#### Records to use

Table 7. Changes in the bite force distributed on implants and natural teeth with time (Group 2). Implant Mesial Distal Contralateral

########
#### Records to use

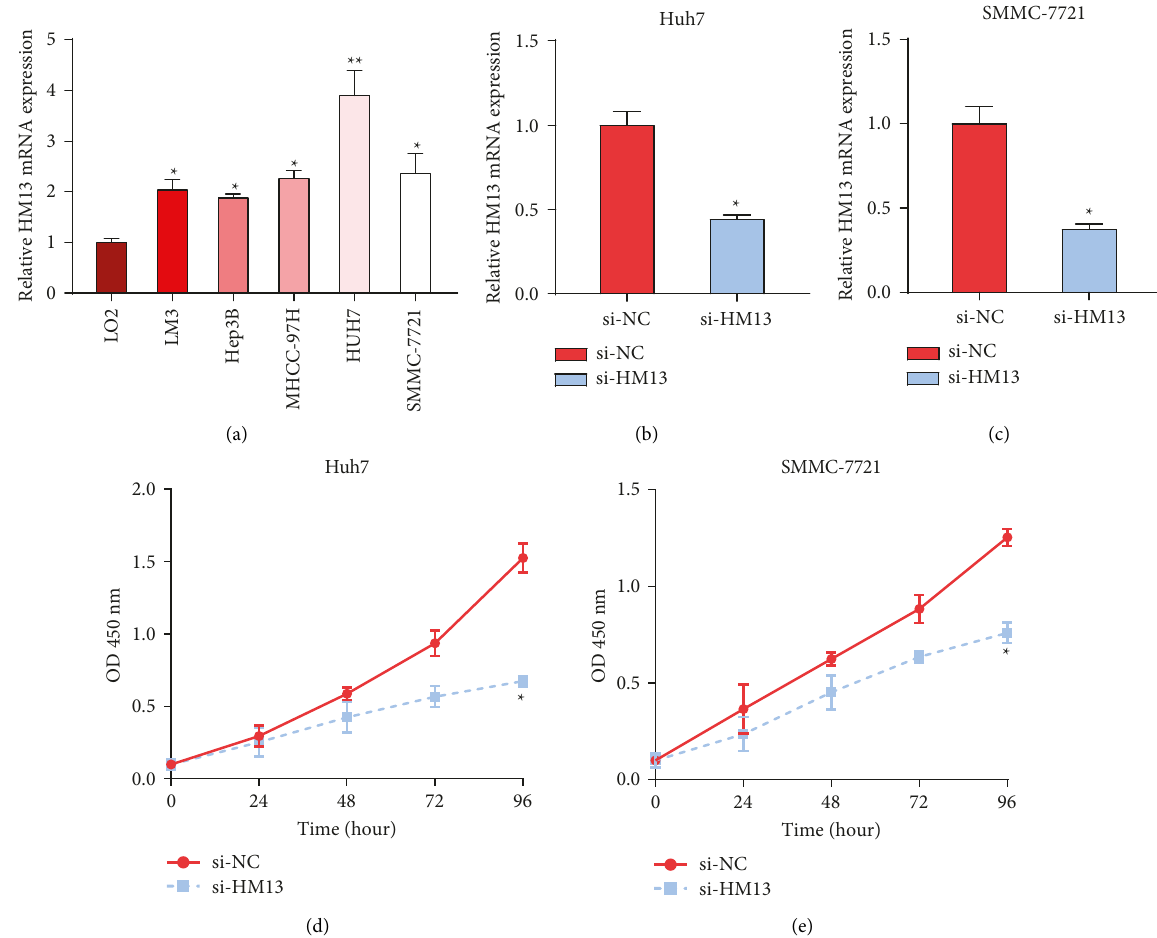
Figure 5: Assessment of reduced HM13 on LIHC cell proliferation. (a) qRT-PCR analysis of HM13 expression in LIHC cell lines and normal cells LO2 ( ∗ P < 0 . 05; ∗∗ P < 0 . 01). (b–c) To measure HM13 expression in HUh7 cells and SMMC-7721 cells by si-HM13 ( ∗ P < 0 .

########
#### Records to use

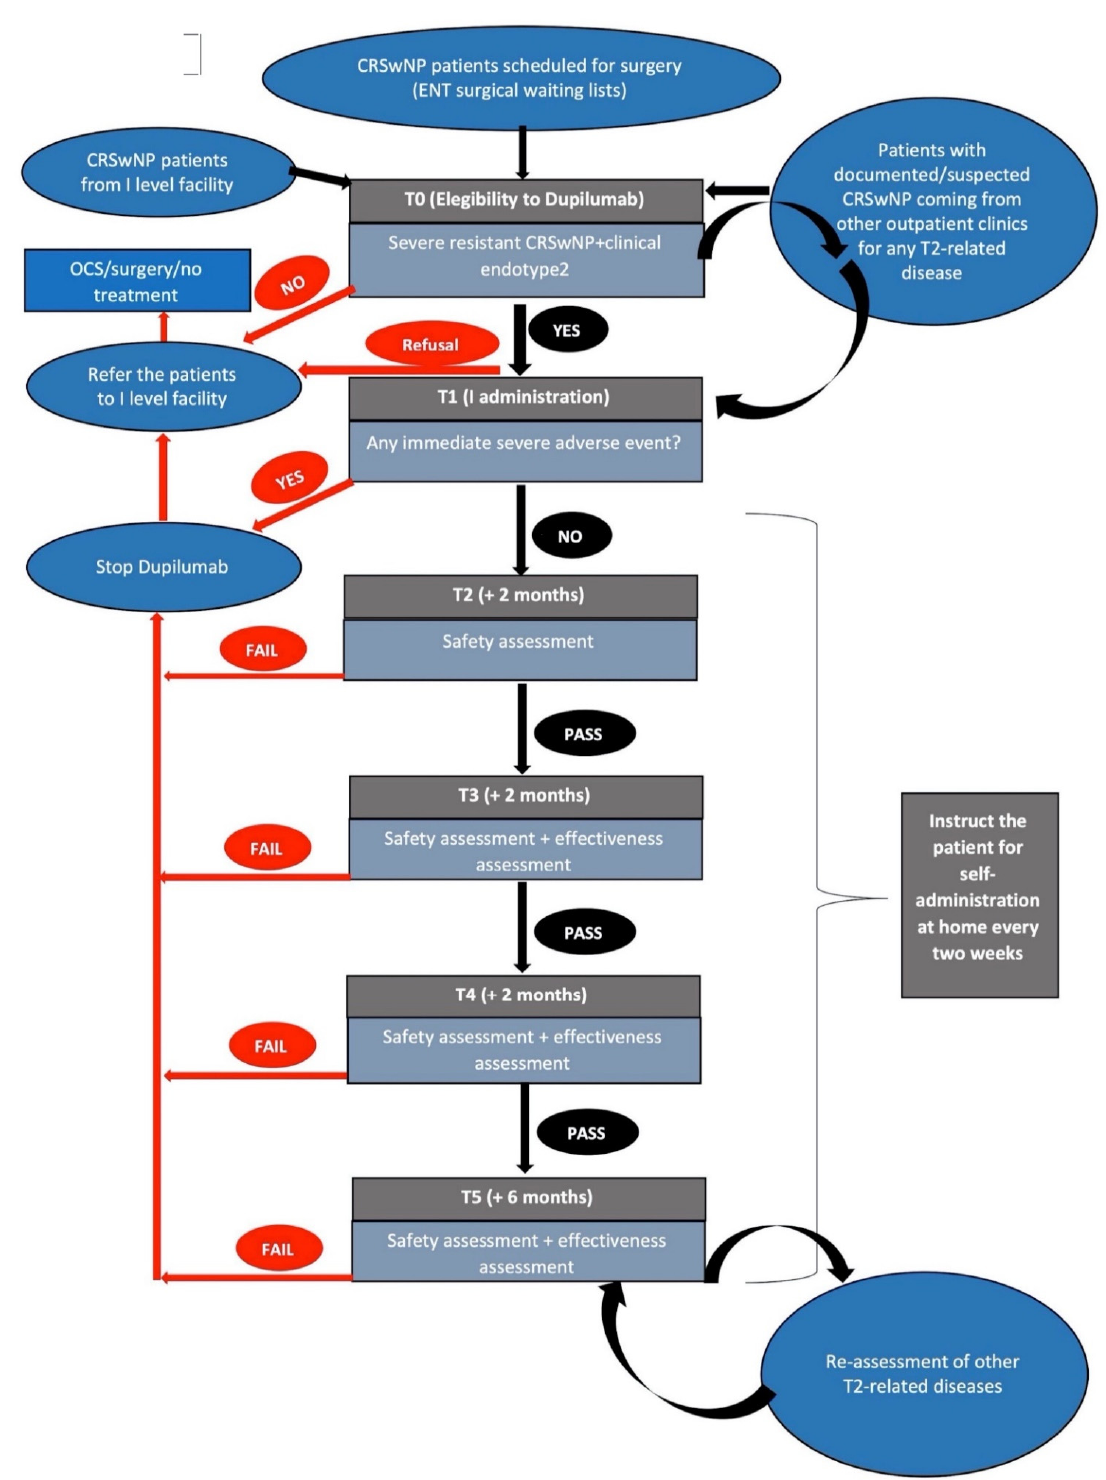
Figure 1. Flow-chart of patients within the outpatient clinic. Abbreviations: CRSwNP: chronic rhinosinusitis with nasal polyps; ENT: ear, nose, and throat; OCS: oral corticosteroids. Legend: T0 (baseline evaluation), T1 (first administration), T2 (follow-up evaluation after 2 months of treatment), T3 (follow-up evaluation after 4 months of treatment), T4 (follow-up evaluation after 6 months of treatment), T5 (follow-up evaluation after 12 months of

########

What is being asked:
List every line above that holds the word "with".

Response to this task:
Table 7. Changes in the bite force distributed on implants and natural teeth with time (Group 2). Implant Mesial Distal Contralateral
Figure 1. Flow-chart of patients within the outpatient clinic. Abbreviations: CRSwNP: chronic rhinosinusitis with nasal polyps; ENT: ear, nose, and throat; OCS: oral corticosteroids. Legend: T0 (baseline evaluation), T1 (first administration), T2 (follow-up evaluation after 2 months of treatment), T3 (follow-up evaluation after 4 months of treatment), T4 (follow-up evaluation after 6 months of treatment), T5 (follow-up evaluation after 12 months of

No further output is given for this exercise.